As part of the GBA’s recent partnership with Data2X and the Inter-American Development Bank to expand the collection and use of financial data on women in economies around the world, the Alliance has launched two Working Groups made up of experts from key stakeholder bodies. Over the next year, bankers, policy makers and representatives from development finance institutions will come together to understand the challenges and opportunities of sex-disaggregating customer data for banks.
Although the importance of data is recognized widely, banks face a number of challenges in establishing sex-disaggregated data as part of performance reporting. In the GBA’s recent study, “How Banks Can Profit from the Multi-Trillion Dollar Female Economy,” two out of the four main barriers that banks said prevented them from targeting the Women’s Market were directly related to the lack of bank data, including the perceived lack of a business case and the absence of sex-disaggregated data. GBA has found that the banks with the most successful Women’s Market programs are those that have invested in tackling these and other data-related challenges from day one.

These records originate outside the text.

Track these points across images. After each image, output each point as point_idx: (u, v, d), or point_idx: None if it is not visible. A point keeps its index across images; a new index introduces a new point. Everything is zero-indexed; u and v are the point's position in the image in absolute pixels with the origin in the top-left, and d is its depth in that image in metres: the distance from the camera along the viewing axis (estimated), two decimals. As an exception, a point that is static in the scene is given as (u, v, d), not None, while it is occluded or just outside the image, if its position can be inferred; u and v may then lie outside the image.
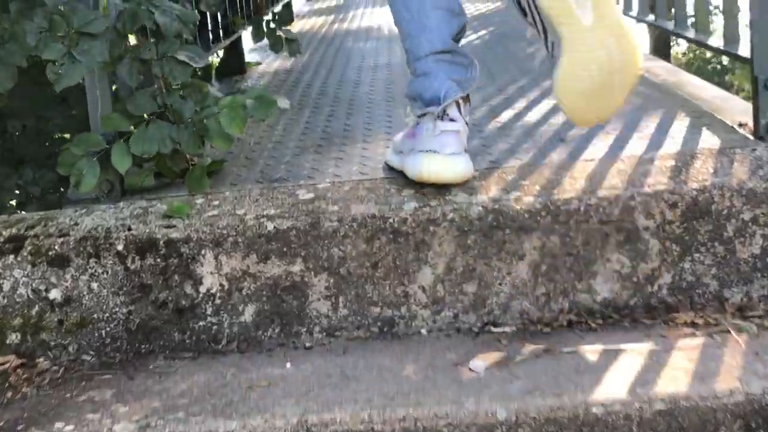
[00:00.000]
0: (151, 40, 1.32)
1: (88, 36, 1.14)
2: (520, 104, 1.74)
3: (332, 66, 2.46)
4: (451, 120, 1.27)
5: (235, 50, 2.51)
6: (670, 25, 2.05)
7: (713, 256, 1.16)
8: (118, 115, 1.31)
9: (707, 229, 1.15)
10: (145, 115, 1.31)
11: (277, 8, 3.02)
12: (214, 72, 2.50)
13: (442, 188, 1.22)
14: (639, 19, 2.22)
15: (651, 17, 2.16)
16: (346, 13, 3.89)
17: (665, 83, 1.83)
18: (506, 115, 1.66)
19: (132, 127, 1.30)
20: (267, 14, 2.38)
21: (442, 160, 1.23)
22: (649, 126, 1.47)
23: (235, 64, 2.54)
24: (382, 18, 3.60)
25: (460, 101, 1.30)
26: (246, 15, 2.49)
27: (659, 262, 1.16)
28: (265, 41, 2.29)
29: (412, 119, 1.35)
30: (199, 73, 2.12)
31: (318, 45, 2.93)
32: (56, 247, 1.19)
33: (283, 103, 1.30)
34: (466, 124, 1.31)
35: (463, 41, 1.37)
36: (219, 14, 2.24)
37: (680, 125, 1.46)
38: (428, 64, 1.32)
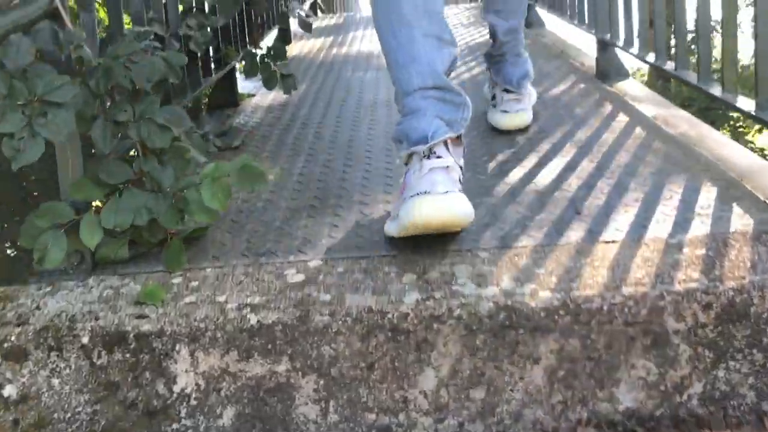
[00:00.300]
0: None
1: (54, 105, 1.01)
2: (530, 161, 1.61)
3: (330, 100, 2.33)
4: (438, 157, 1.17)
5: (227, 80, 2.38)
6: (670, 65, 1.93)
7: (751, 364, 1.03)
8: (89, 183, 1.18)
9: (745, 334, 1.03)
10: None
11: (275, 32, 2.91)
12: (205, 103, 2.37)
13: (438, 239, 1.11)
14: (640, 58, 2.10)
15: (651, 56, 2.04)
16: (346, 35, 3.77)
17: (685, 138, 1.70)
18: (515, 176, 1.53)
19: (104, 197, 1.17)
20: (262, 47, 2.24)
21: (433, 200, 1.11)
22: (672, 197, 1.34)
23: (227, 96, 2.41)
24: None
25: (449, 141, 1.20)
26: (240, 45, 2.36)
27: (690, 369, 1.03)
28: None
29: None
30: (189, 105, 1.99)
31: (316, 73, 2.81)
32: (12, 338, 1.06)
33: (272, 173, 1.17)
34: (460, 167, 1.22)
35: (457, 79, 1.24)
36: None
37: (707, 197, 1.33)
38: (416, 101, 1.23)
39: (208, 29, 1.98)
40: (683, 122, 1.86)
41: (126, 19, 1.64)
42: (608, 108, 1.97)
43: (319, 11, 5.29)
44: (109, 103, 1.19)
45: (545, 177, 1.50)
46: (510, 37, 1.86)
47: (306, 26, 2.19)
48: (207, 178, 1.15)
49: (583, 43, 2.81)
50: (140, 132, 1.17)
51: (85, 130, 1.17)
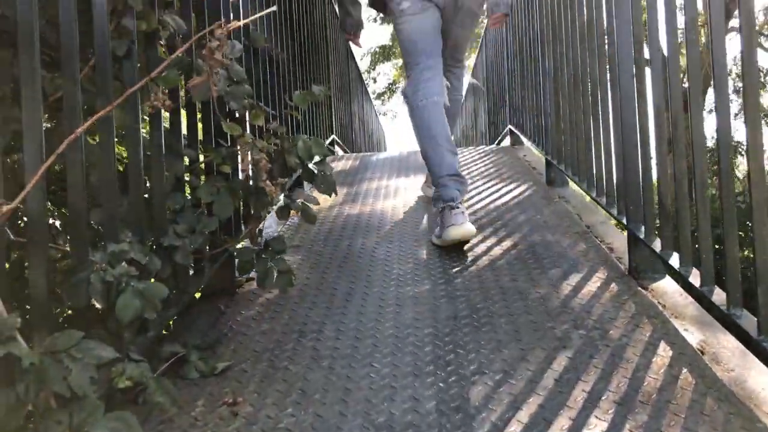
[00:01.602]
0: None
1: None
2: (538, 400, 1.36)
3: (333, 295, 2.12)
4: (457, 207, 2.45)
5: (224, 266, 2.19)
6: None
7: None
8: None
9: None
10: None
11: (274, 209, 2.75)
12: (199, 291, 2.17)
13: None
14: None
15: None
16: (360, 186, 3.62)
17: (742, 391, 1.44)
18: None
19: None
20: (261, 240, 2.06)
21: (459, 227, 2.40)
22: None
23: (223, 282, 2.21)
24: (402, 197, 3.31)
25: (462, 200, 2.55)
26: (235, 230, 2.19)
27: None
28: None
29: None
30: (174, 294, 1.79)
31: (323, 247, 2.61)
32: None
33: None
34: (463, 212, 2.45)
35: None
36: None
37: None
38: (445, 180, 2.57)
39: (200, 233, 1.80)
40: (730, 355, 1.61)
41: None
42: (645, 331, 1.73)
43: (339, 150, 5.22)
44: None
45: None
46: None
47: (310, 218, 2.01)
48: None
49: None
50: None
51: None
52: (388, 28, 17.34)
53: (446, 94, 2.76)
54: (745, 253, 6.52)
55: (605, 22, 2.39)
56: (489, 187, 3.43)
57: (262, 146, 1.83)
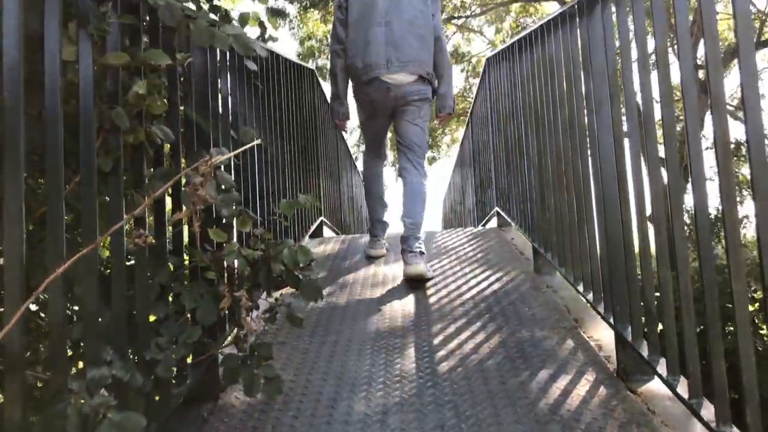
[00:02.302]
0: None
1: None
2: None
3: (318, 400, 2.08)
4: (377, 238, 4.01)
5: (207, 371, 2.15)
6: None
7: None
8: None
9: None
10: None
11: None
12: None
13: None
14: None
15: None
16: (347, 273, 3.61)
17: None
18: None
19: None
20: (246, 345, 2.03)
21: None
22: None
23: (207, 386, 2.17)
24: (390, 286, 3.29)
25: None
26: (220, 331, 2.16)
27: None
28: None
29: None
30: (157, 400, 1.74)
31: (309, 343, 2.58)
32: None
33: None
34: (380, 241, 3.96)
35: None
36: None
37: None
38: (375, 224, 3.97)
39: (184, 343, 1.77)
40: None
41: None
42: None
43: (328, 231, 5.23)
44: None
45: None
46: (412, 228, 3.46)
47: (296, 321, 1.99)
48: None
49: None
50: None
51: None
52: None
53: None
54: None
55: (586, 120, 2.44)
56: (477, 274, 3.43)
57: (247, 254, 1.83)
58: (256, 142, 1.80)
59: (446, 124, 3.70)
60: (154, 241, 1.54)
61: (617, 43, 2.10)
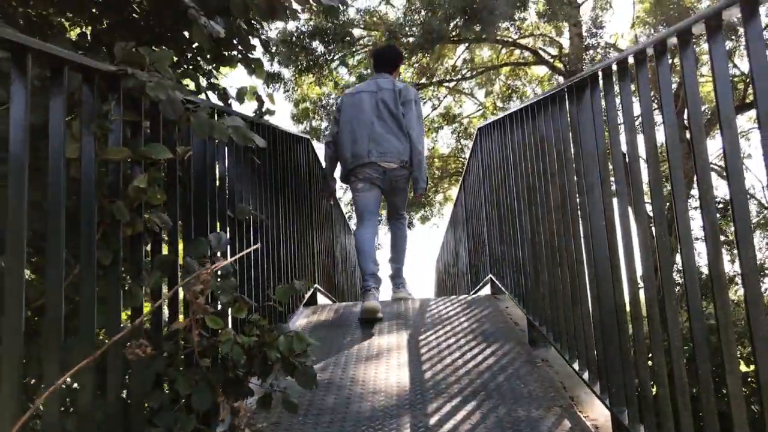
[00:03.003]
0: None
1: None
2: None
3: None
4: (370, 291, 4.31)
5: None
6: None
7: None
8: None
9: None
10: None
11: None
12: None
13: None
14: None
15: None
16: (341, 346, 3.59)
17: None
18: None
19: None
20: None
21: (369, 302, 4.18)
22: None
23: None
24: (385, 360, 3.28)
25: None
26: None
27: None
28: None
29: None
30: None
31: (302, 425, 2.55)
32: None
33: None
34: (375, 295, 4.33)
35: None
36: None
37: None
38: (368, 277, 4.37)
39: (177, 433, 1.75)
40: None
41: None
42: None
43: (322, 298, 5.22)
44: None
45: None
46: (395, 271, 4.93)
47: (291, 408, 1.98)
48: None
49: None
50: None
51: None
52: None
53: (378, 236, 4.77)
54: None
55: (578, 198, 2.49)
56: (473, 347, 3.42)
57: (243, 341, 1.83)
58: (255, 247, 1.82)
59: (421, 198, 4.71)
60: (154, 351, 1.54)
61: (606, 126, 2.16)
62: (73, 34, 3.48)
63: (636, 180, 1.95)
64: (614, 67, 2.08)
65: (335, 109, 4.75)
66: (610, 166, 2.16)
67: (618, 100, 2.05)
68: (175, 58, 2.79)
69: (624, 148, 2.04)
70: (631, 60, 1.94)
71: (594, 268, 2.27)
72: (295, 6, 2.89)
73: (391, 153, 4.40)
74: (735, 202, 1.45)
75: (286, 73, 13.71)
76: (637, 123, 1.94)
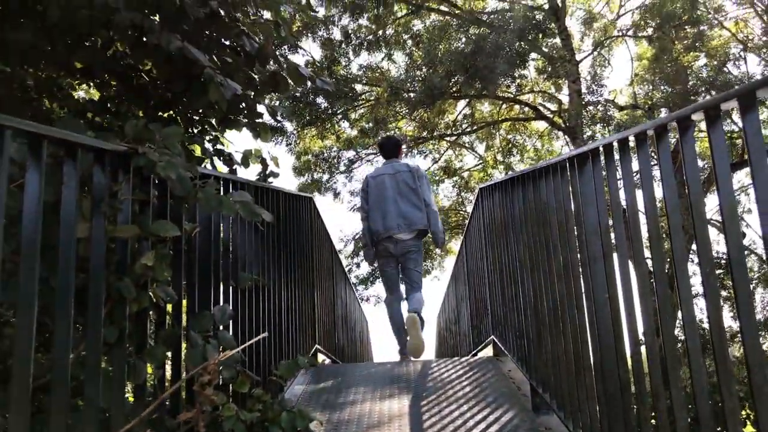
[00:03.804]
0: None
1: None
2: None
3: None
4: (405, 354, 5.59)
5: None
6: None
7: None
8: None
9: None
10: None
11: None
12: None
13: None
14: None
15: None
16: (342, 412, 3.55)
17: None
18: None
19: None
20: None
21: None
22: None
23: None
24: (387, 429, 3.24)
25: None
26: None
27: None
28: None
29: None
30: None
31: (304, 495, 2.51)
32: None
33: None
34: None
35: None
36: None
37: None
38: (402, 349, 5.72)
39: None
40: None
41: None
42: None
43: (323, 357, 5.19)
44: None
45: None
46: (415, 303, 5.46)
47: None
48: None
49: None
50: None
51: None
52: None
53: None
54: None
55: (580, 269, 2.50)
56: (475, 414, 3.38)
57: (245, 418, 1.82)
58: (263, 335, 1.83)
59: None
60: None
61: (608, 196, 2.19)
62: (81, 91, 3.55)
63: (638, 256, 1.97)
64: (615, 144, 2.12)
65: (361, 189, 5.75)
66: (613, 240, 2.18)
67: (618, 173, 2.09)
68: (182, 129, 2.84)
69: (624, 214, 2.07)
70: (632, 140, 1.98)
71: (598, 341, 2.27)
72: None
73: (414, 223, 5.41)
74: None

With these challenges in mind, the GBA established the Women’s Market Data Working Group in January of 2015 and is launching the Women’s Market Data Task Force in March. The groups’ collective objective is to build commitment and consensus on concrete public and private sector actions for increasing the collection of sex-disaggregated data in the financial sector, and establish a platform to gather this data.
The Women’s Market Data Working Group is comprised of key bank practitioners and technical experts who come together to discuss challenges, share lessons learned, and promote the collection and use of sex-disaggregated data. Complementing these efforts, the Women’s Market Data Task Force, made up of key policymakers, international finance institution representatives, technical experts and other stakeholders, will work to highlight the most common global issues, bring concrete actions to solve them, and discuss best practice activities that can be implemented by different national and international actors.
Recommendations for what data can be collected and proposals for how best to support this will be presented and discussed by the two Working Groups at a Global Data Symposium, to take place Oct. 1, 2015, in São Paulo, Brazil. The Symposium will coincide with the 2015 GBA Annual Summit, which will be hosted by Itaú Unibanco from Sept. 29 to Oct. 1, 2015.